There are a limited number of merit- and need-based scholarships available to students. The law school's highest merit-based award is the Chancellors Scholarship, a renewable scholarship covering tuition and fees, that is awarded to a small number of students in each first-year class. There is no separate scholarship application--all applicants are automatically considered for merit-based scholarships. When resources allow, need-based scholarships are awarded based on information reported on the FAFSA. Most Carolina Law students are using loans to supplement or completely cover the cost of their legal education. View additional information about financing your education.
23. Can I visit the law school?
Prospective students are welcome to plan a visit. You may schedule an appointment to tour the building and observe a first-year class.
24. Are deferrals available?
One-year deferrals are available on a case-by-case basis. To obtain a deferral, a written request must be submitted to Michael J. States, assistant dean for admissions.
25. Does Carolina Law offer dual degree programs?
Carolina Law offers the following ten dual degree programs:
- J.D./Master of Arts in Mass Communication
- J.D./Master of Business Administration
- J.D./Master in Public Health
- J.D./Master of Regional Planning
- J.D./Master of Public Administration
- J.D./Master of Arts in Sports Administration
- J.D./Master of Science in Library Science
- J.D./Master of Science in Information Science
- J.D./Master of Social Work
- J.D./Master of Public Policy in conjunction with the Terry Sanford Institute for Public Policy at Duke University
Our law students do not have the option to customize their own dual degree programs. Each program within any of our dual degrees has its own independent admissions process. Consequently, applicants interested in pursing a dual degree must apply to each program separately. Admission into one program has no impact on admission into the other program.

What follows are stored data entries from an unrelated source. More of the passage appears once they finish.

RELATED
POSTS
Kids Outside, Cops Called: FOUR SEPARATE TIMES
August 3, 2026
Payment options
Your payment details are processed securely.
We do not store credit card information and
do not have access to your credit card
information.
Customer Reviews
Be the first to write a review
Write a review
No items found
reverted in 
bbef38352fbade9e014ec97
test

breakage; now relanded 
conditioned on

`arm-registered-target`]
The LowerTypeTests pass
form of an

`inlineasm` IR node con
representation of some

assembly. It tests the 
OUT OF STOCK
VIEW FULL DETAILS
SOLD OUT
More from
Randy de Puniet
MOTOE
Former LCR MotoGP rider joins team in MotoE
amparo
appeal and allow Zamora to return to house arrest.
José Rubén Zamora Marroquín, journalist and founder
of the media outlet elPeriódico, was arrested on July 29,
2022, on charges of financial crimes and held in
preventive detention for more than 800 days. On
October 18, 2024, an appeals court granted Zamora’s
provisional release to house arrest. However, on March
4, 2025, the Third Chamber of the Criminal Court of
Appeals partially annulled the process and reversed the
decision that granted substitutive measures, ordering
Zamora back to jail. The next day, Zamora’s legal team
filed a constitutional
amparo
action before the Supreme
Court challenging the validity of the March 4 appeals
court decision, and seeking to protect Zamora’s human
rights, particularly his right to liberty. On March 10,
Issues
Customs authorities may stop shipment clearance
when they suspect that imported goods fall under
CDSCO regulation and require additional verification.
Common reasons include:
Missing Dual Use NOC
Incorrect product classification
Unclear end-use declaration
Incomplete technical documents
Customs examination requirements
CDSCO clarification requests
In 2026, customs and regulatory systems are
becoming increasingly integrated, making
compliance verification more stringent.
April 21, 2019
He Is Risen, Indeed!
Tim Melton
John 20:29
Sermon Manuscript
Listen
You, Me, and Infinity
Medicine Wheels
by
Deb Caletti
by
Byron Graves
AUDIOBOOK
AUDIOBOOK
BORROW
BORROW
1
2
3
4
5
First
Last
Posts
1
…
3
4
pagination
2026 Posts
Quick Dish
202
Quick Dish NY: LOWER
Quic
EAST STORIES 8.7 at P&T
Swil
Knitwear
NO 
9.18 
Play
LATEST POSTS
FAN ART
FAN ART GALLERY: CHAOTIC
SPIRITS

26. Do you conduct interviews?
While we do not conduct applicant interviews that affect the admissions decision, applicants are certainly welcome to make an appointment to visit the law school and meet with an admissions staff member to gain additional information and have their questions answered.
27. Does Carolina Law offer a part-time or evening program of study?
No, there is no part-time or evening program at Carolina Law. Our program of study is strictly for full-time law students.